1
votes

I've trying to tune a random forest model using the tuneRF tool included in the randomForest Package and I'm also using the caret package to tune my model. The issue is that I'm tunning to get mtry and I'm getting different results for each approach. The question is how do I know which is the best approach and base on what? I'm not clear if I should expect similar or different results.

tuneRF: with this approach I'm getting the best mtry is 3

t <- tuneRF(train[,-12], train[,12],
        stepFactor = 0.5,
        plot = TRUE,
        ntreeTry = 100,
        trace = TRUE,
        improve = 0.05)

caret: With this approach I'm always getting that the best mtry is all variables in this case 6

control <- trainControl(method="cv", number=5)
tunegrid <- expand.grid(.mtry=c(2:6))
set.seed(2)
custom <- train(CRTOT_03~., data=train, method="rf", metric="rmse", 
                tuneGrid=tunegrid, ntree = 100, trControl=control)
1

1 Answers

2
votes

There are a few differences, for each mtry parameters, tuneRF fits one model on the whole dataset, and you get the OOB error from each of these fit. tuneRF then takes the lowest OOB error.
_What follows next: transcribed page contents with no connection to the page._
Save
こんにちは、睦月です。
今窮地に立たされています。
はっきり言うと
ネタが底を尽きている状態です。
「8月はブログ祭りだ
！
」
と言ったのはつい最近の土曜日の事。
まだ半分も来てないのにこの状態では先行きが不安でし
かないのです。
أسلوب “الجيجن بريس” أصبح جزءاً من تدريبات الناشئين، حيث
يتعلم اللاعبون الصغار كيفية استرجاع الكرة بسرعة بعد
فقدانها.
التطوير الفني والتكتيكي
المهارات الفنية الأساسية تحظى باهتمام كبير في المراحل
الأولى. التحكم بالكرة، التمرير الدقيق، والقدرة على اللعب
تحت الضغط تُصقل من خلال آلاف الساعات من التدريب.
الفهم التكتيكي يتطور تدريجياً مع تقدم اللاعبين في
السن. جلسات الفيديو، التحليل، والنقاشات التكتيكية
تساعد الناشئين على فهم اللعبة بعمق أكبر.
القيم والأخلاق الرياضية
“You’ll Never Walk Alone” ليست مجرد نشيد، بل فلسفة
For each value of mtry, you have one score (or RMSE value) and this will change with different runs.

In caret, you actually do cross-validation, so the test data from the fold was not used at all in the model. Though in principle it should be similar to OOB, you should be aware of the differences.
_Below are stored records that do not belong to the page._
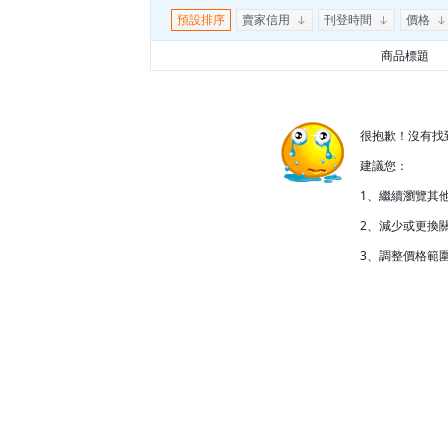
預設排序
賣家信用
刊登時間
價格
商品標題
很抱歉！沒有找
建議您：
1、繼續瀏覽其
2、減少或更換關
3、調整價格範圍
A evaluation with a better picture on the error might be to run tuneRF a few rounds, and we can use cv in caret:

library(randomForest)
library(mlbench)
data(BostonHousing)
train <- BostonHousing

tuneRF_res = lapply(1:10,function(i){

tr = tuneRF(train[,-14], train[,14],mtryStart=2,step=0.9,ntreeTry = 100,trace = TRUE,improve=1e-5)
tr = data.frame(tr)
tr$RMSE = sqrt(tr[,2])
tr
})

tuneRF_res = do.call(rbind,tuneRF_res)

control <- trainControl(method="cv", number=10,returnResamp="all")
tunegrid <- expand.grid(.mtry=c(2:7))
caret_res <- train(medv ~., data=train, method="rf", metric="RMSE", 
                tuneGrid=tunegrid, ntree = 100, trControl=control)

library(ggplot2)
df = rbind(
data.frame(tuneRF_res[,c("mtry","RMSE")],test="tuneRF"),
data.frame(caret_res$resample[,c("mtry","RMSE")],test="caret")
)
df = df[df$mtry!=1,]

ggplot(df,aes(x=mtry,y=RMSE,col=test))+
stat_summary(fun.data=mean_se,geom="errorbar",width=0.2) +
stat_summary(fun=mean,geom="line") + facet_wrap(~test)

enter image description here

You can see the trend is more or less similar. My suggestion would be to use tuneRF to quickly check the range of mtrys to train over, then use caret, cross-validation to properly evaluate this.